■ **Text block**
A ventricular septal defect (VSD) is an abnormal openning between the right ventricle and the left ventricle. VSD’s occur both as isolated lesions and in combination with other lesions, such as coarctation of the aorta. There are several types of VSD, categorized by their anatomic location

 

        • Membranous (or perimembranous) VSD is located in the membranous septum, in proximity to the tricuspid and aortic valves. About 80% of VSD’s are of this, the most common, type.
        • Subarterial or supracristal VSD’s are located close to the aortic valve. About 10% of VSD’s are this type.
        • Muscular VSD’s are located in any area of the ventricular septum
        • Atrioventricular canal type VSD’s are located under the tricuspid valve

 

Physiology

The abnormal connection between the ventricles in VSD’s allows blood to flow across the defect from one ventricle to the other. The amount and direction of flow is controlled by a) the size of the VSD, more blood flowing across large VSD’s and b) the resistance of the downstream vascular bed, that is, the pulmonary vascular resistance (PVR) and the systemic vascular resistance (SVR). If the PVR is low and the SVR is high (the usual circumstance in childhood) flow will be from the left ventricle to the right ventricle (left to right).

 

Pathology

The abnormal flow across the VSD may have several direct and indirect deleterious effects. The increased flow from the left side of the heart to the right side of the heart then flows through the pulmonary bed. This increased flow is then recirculated through the right heart and can lead to right heart enlargement. In addition, the increase flow in the pulmonary vascular system can damage the pulmonary circulation, leading to pulmonary vascular obstructive disease, an irreversible condition.

In addition to adverse effects from increased flow, turbulence created by flow across the VSD may lead to damage to the aortic valve. This damage is not necessarily related to the amount of flow across the VSD and in fact the involvement of the aortic valve may decrease flow across the VSD. Damage to the aortic valve is not reversible and may be severe.

 

Surgical Indications and Approach

Some VSD’s may close spontaneously. Small muscular and small perimembranous VSD’s may close spontaneously in the first few years of life). AVSD that is being partially closed aortic valve tissue is a very dangerous situation and frequently requires surgical intervention.

Symptomatic patients are operated on when the lesion is discovered. Symptoms may include rapid breathing, shortness of breath, poor weight gain or poor exercise tolerance. In addition, any patient with significant involvement of the aortic valve (aortic insufficiency, or a leaking aortic valve) should be operated on expeditiously.

Asymptomatic patients are operated on depending upon the amount of blood flow across across the VSD (shunt). In general, patients with more than a 50% increase in blood flow through the lungs require repair.

Ventricular septal defects are typically closed using the heart lung machine and by placing a patch over the defect. The patch may be a piece of fabric (Dacron) or the patient’s own tissue (pericardium) and it is secured with fine sutures.

■ **Data for review**
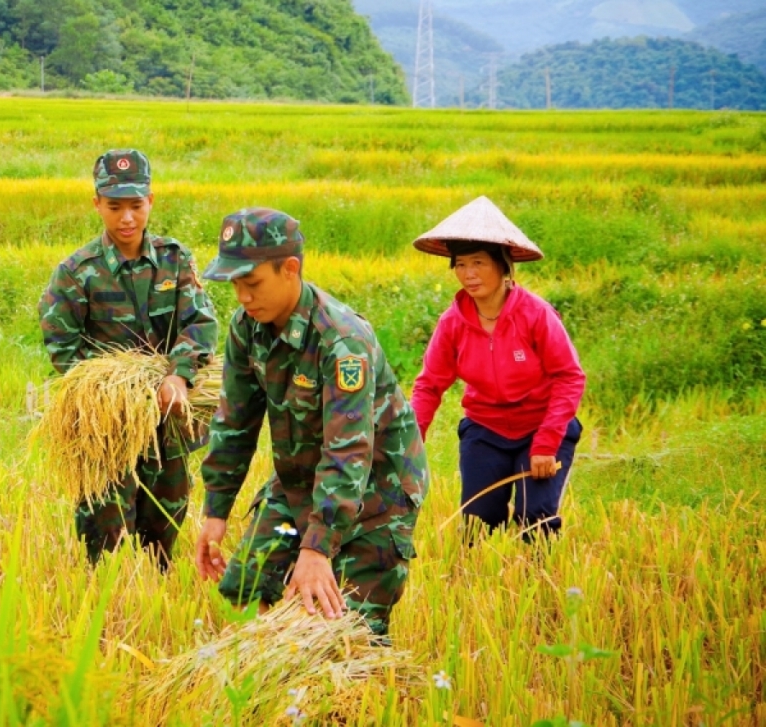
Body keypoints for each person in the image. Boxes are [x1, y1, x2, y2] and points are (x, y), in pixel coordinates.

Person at [194, 208, 427, 636]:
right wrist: (216, 510)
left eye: (252, 283)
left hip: (378, 490)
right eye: (235, 286)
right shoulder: (247, 328)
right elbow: (235, 423)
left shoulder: (341, 342)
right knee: (248, 585)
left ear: (290, 269)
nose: (243, 297)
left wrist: (316, 548)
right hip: (301, 478)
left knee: (345, 630)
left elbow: (348, 451)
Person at [38, 149, 218, 568]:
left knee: (164, 522)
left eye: (136, 206)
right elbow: (62, 344)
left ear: (150, 202)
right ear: (97, 204)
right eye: (114, 207)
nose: (126, 219)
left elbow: (201, 324)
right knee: (106, 528)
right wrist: (114, 391)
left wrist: (179, 376)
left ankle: (157, 598)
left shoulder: (175, 260)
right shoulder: (76, 272)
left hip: (168, 418)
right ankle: (101, 603)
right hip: (106, 425)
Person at [410, 196, 585, 539]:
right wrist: (411, 442)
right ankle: (480, 588)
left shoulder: (535, 315)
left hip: (540, 425)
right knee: (478, 522)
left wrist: (547, 444)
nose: (468, 274)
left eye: (478, 263)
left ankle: (538, 586)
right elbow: (430, 384)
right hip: (485, 429)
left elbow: (569, 377)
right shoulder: (452, 323)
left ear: (503, 266)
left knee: (534, 519)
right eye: (460, 264)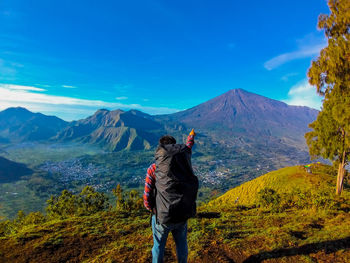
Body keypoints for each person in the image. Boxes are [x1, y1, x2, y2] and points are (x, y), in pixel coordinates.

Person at [143, 129, 198, 263]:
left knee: (158, 246)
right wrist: (191, 136)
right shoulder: (184, 165)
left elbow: (147, 195)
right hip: (182, 212)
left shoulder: (154, 168)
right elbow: (189, 146)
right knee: (181, 245)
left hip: (162, 215)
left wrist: (152, 209)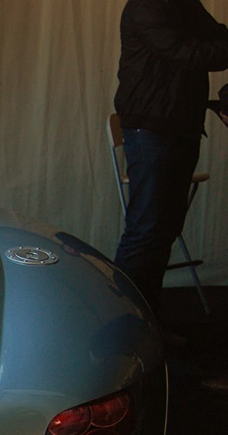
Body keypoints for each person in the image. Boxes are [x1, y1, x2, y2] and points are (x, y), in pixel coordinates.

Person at [114, 0, 228, 313]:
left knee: (163, 230)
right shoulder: (145, 5)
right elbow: (186, 53)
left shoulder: (185, 3)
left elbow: (217, 36)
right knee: (146, 229)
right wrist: (214, 45)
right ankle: (124, 322)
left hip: (182, 125)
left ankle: (149, 321)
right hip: (152, 128)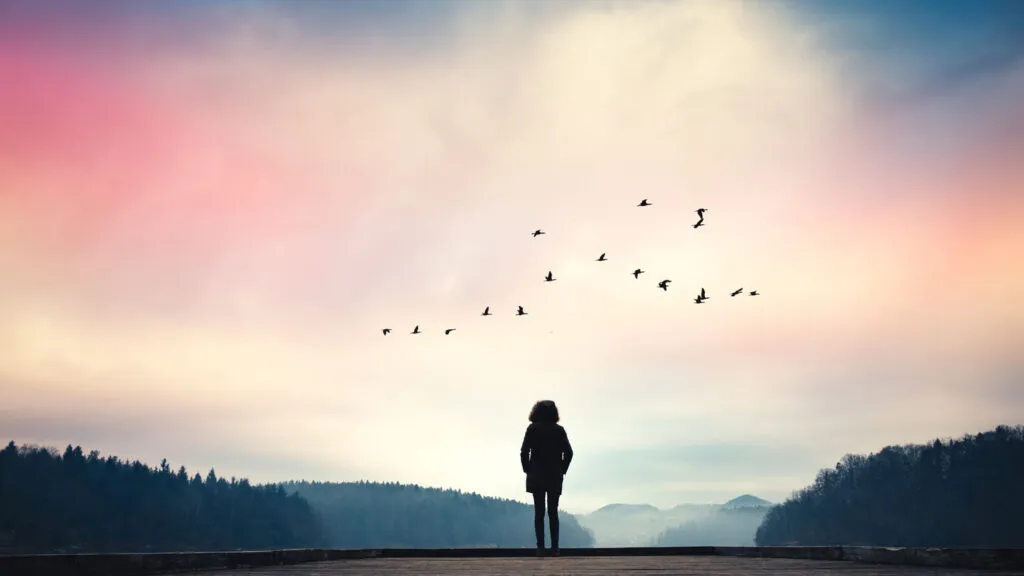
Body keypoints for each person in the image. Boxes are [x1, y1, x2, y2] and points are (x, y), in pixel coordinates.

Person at [520, 400, 573, 557]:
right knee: (553, 512)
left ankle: (540, 548)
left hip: (536, 474)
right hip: (554, 475)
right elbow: (569, 453)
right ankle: (555, 548)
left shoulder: (532, 429)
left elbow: (524, 452)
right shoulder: (559, 430)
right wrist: (562, 469)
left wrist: (527, 469)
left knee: (539, 512)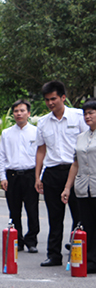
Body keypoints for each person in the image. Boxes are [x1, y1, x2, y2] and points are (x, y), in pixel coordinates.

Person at [35, 81, 87, 267]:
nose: (50, 103)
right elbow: (41, 150)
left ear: (63, 98)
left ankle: (77, 252)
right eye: (47, 100)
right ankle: (54, 255)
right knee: (54, 217)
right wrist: (37, 177)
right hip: (52, 173)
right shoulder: (43, 122)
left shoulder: (79, 117)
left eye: (54, 99)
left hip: (76, 171)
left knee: (79, 215)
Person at [0, 100, 40, 253]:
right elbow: (1, 156)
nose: (19, 113)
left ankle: (32, 240)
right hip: (12, 175)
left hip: (30, 175)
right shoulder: (6, 133)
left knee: (32, 209)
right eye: (16, 111)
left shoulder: (36, 132)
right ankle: (18, 240)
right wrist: (3, 177)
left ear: (28, 113)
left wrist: (38, 178)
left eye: (22, 110)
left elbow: (42, 156)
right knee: (14, 211)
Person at [61, 97, 96, 274]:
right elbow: (75, 163)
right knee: (87, 224)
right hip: (83, 187)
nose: (87, 116)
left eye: (91, 113)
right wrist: (68, 187)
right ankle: (89, 259)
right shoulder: (81, 137)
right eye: (85, 114)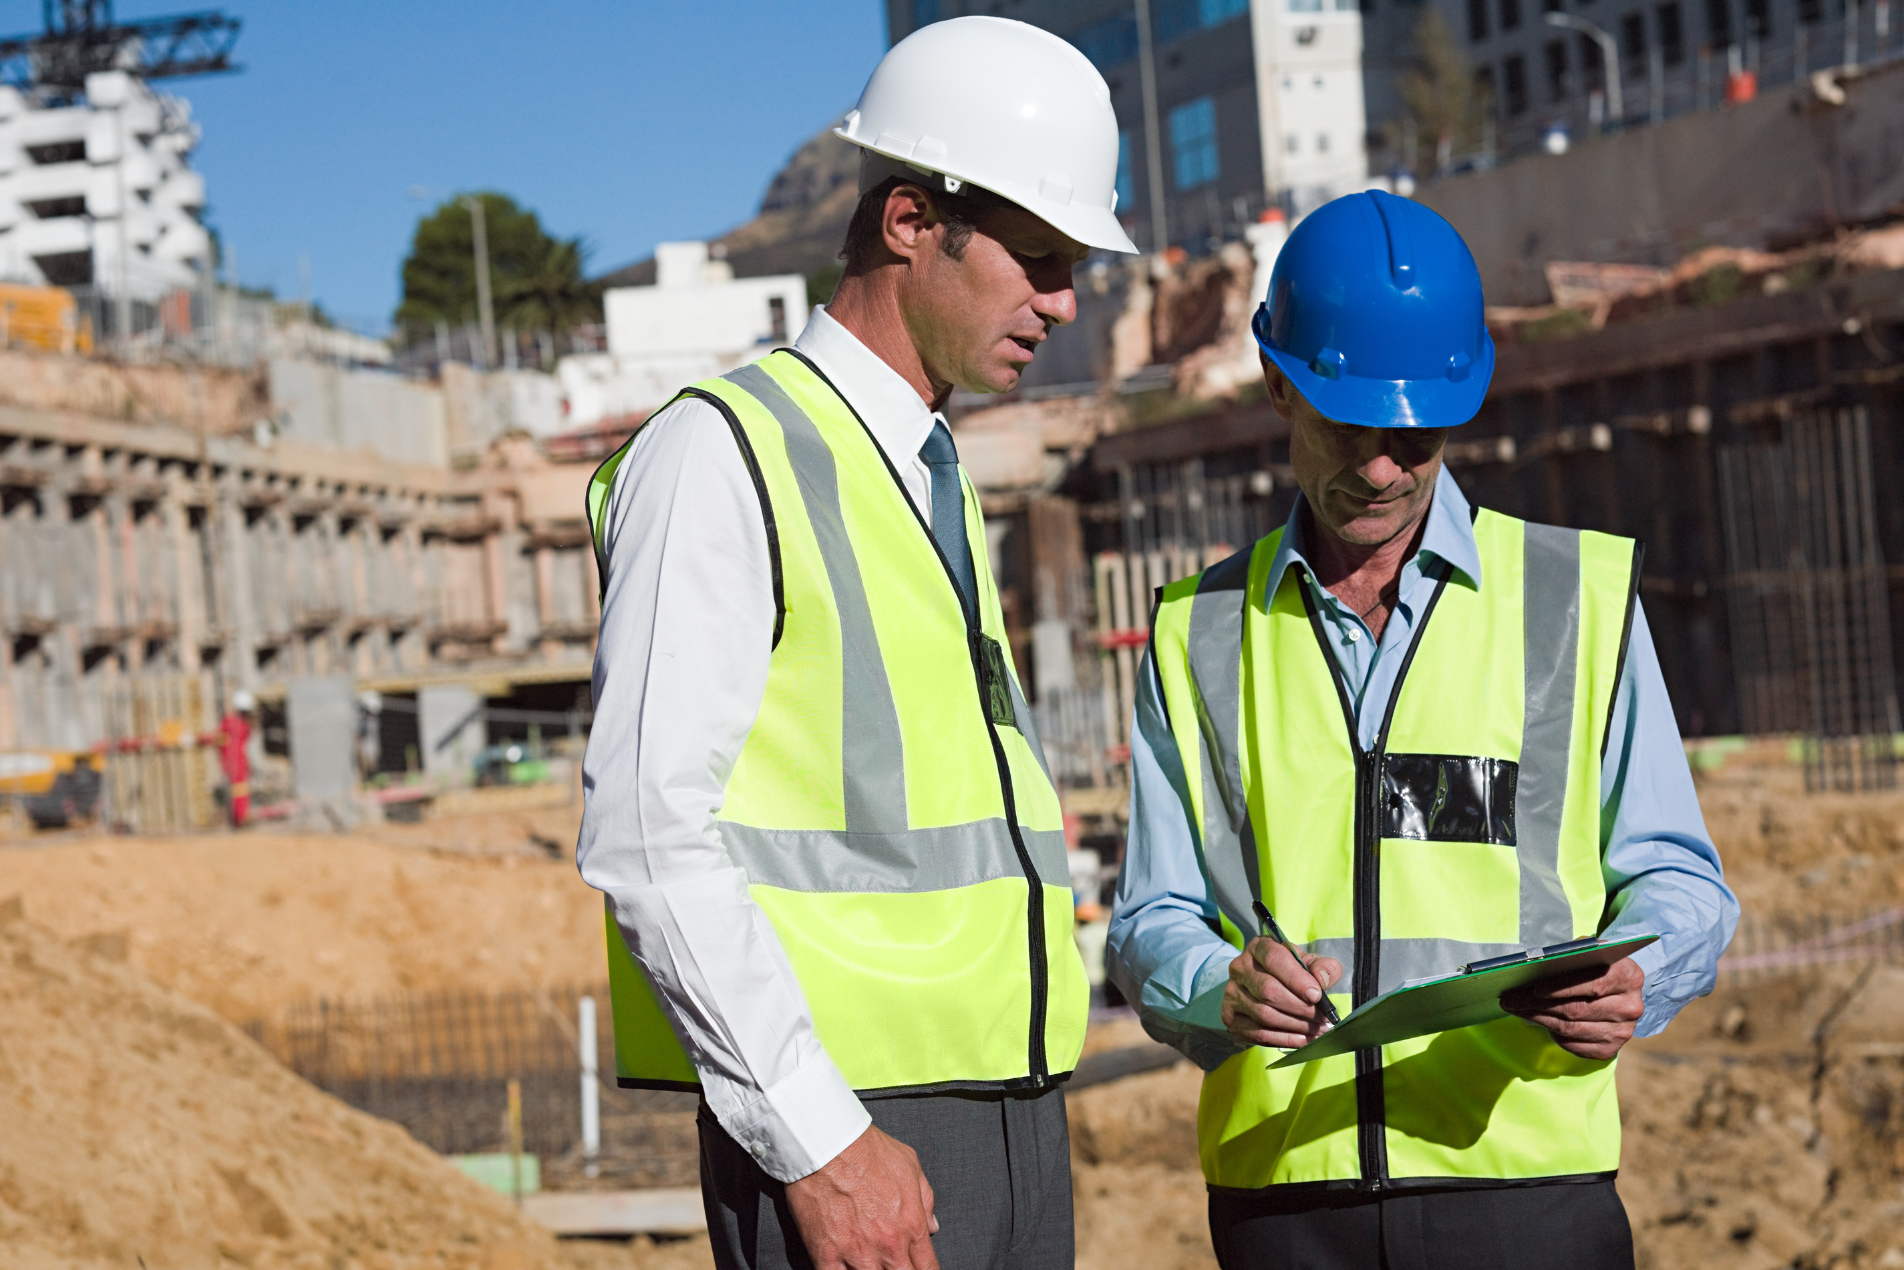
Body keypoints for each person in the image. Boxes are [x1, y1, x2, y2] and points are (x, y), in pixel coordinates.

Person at [576, 18, 1137, 1270]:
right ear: (905, 222)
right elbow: (648, 837)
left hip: (1008, 1111)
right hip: (852, 1133)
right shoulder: (723, 453)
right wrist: (820, 1141)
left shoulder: (923, 477)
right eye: (1038, 258)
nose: (1060, 301)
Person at [1107, 191, 1738, 1270]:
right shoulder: (1197, 633)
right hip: (1288, 1203)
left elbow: (1680, 879)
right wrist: (1220, 984)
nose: (1385, 467)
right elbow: (1148, 916)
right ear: (1275, 385)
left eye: (1415, 433)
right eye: (1350, 424)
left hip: (1526, 1187)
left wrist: (1641, 978)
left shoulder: (1573, 600)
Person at [219, 688, 256, 828]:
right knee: (239, 790)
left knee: (237, 790)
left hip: (231, 761)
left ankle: (237, 817)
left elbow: (219, 738)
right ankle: (239, 818)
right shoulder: (241, 724)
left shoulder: (227, 721)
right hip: (237, 761)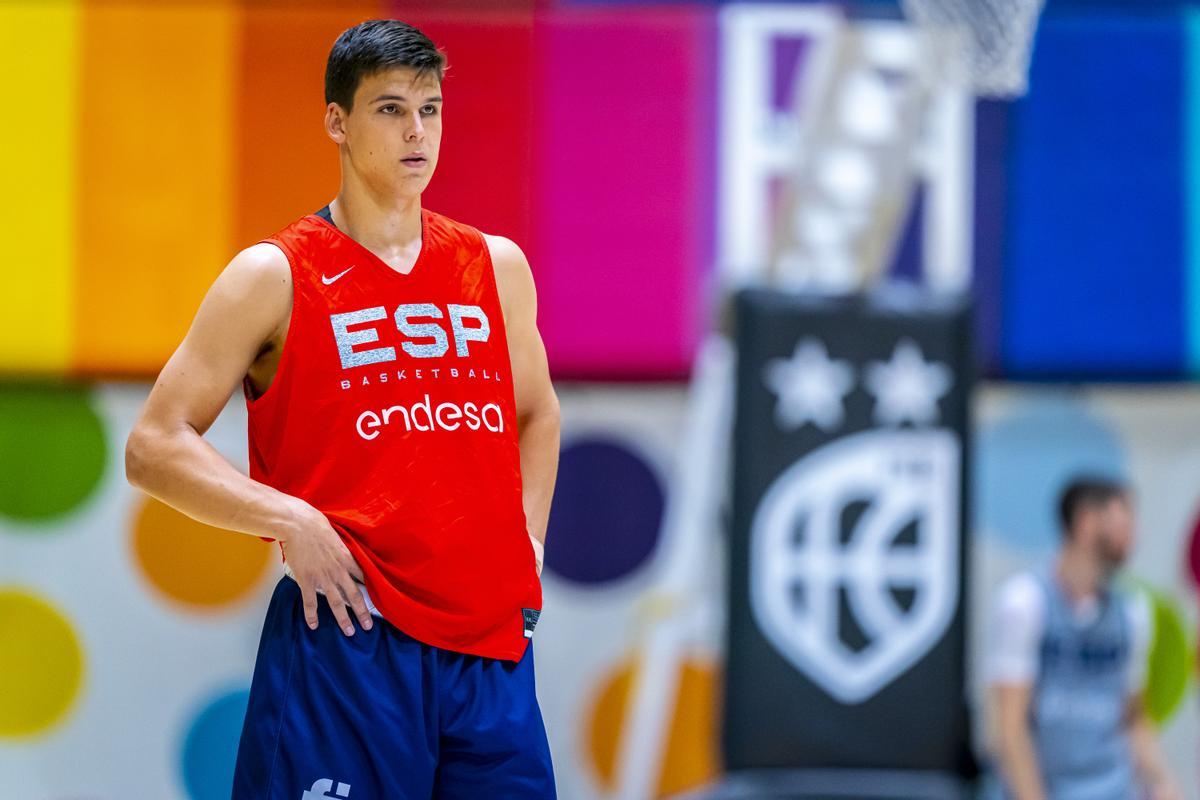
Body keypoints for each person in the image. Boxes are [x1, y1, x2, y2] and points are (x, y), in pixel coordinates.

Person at [124, 18, 560, 799]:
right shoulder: (274, 274)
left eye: (430, 109)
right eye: (390, 109)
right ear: (337, 120)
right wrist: (292, 520)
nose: (416, 131)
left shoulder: (495, 265)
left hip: (490, 652)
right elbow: (155, 445)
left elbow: (537, 415)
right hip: (351, 641)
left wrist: (527, 538)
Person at [987, 477, 1180, 800]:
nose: (1135, 534)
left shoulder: (1132, 612)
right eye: (1126, 518)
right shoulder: (1024, 603)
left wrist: (1164, 783)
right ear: (1087, 522)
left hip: (1112, 789)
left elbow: (1134, 719)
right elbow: (1009, 729)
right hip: (1047, 788)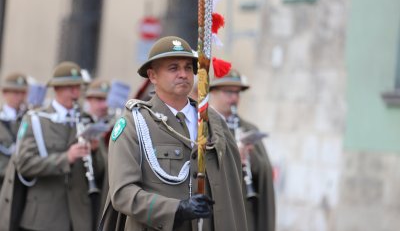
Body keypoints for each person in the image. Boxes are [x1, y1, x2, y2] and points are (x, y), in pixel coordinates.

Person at [100, 36, 247, 231]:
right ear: (152, 76)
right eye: (173, 68)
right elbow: (123, 193)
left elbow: (231, 192)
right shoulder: (134, 123)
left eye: (188, 67)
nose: (183, 74)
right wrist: (176, 209)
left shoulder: (213, 122)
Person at [14, 61, 104, 231]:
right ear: (56, 89)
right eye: (70, 87)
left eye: (79, 87)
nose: (76, 93)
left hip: (79, 218)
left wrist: (95, 152)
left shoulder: (87, 120)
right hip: (43, 219)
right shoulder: (36, 119)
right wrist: (66, 158)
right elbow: (24, 163)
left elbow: (100, 173)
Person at [209, 69, 276, 231]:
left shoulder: (248, 128)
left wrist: (249, 158)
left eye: (238, 93)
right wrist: (232, 158)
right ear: (213, 92)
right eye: (228, 92)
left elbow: (265, 171)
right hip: (216, 210)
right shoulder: (202, 125)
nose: (234, 98)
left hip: (245, 211)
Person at [84, 78, 111, 219]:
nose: (104, 105)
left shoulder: (112, 124)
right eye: (99, 100)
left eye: (106, 100)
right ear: (89, 100)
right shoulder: (82, 123)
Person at [0, 73, 28, 189]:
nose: (20, 97)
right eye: (16, 93)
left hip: (23, 179)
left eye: (23, 93)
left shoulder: (29, 117)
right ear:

■ **What is expected**
In one to three sentences, explain why, according to the text on ventricular septal defects, flow across the defect can lead to right heart enlargement. The data is not needed for this exercise.

■ **Response below**
The extra blood crossing the defect from the left side of the heart to the right flows through the pulmonary bed. This increased flow is then recirculated through the right heart, which can cause it to enlarge.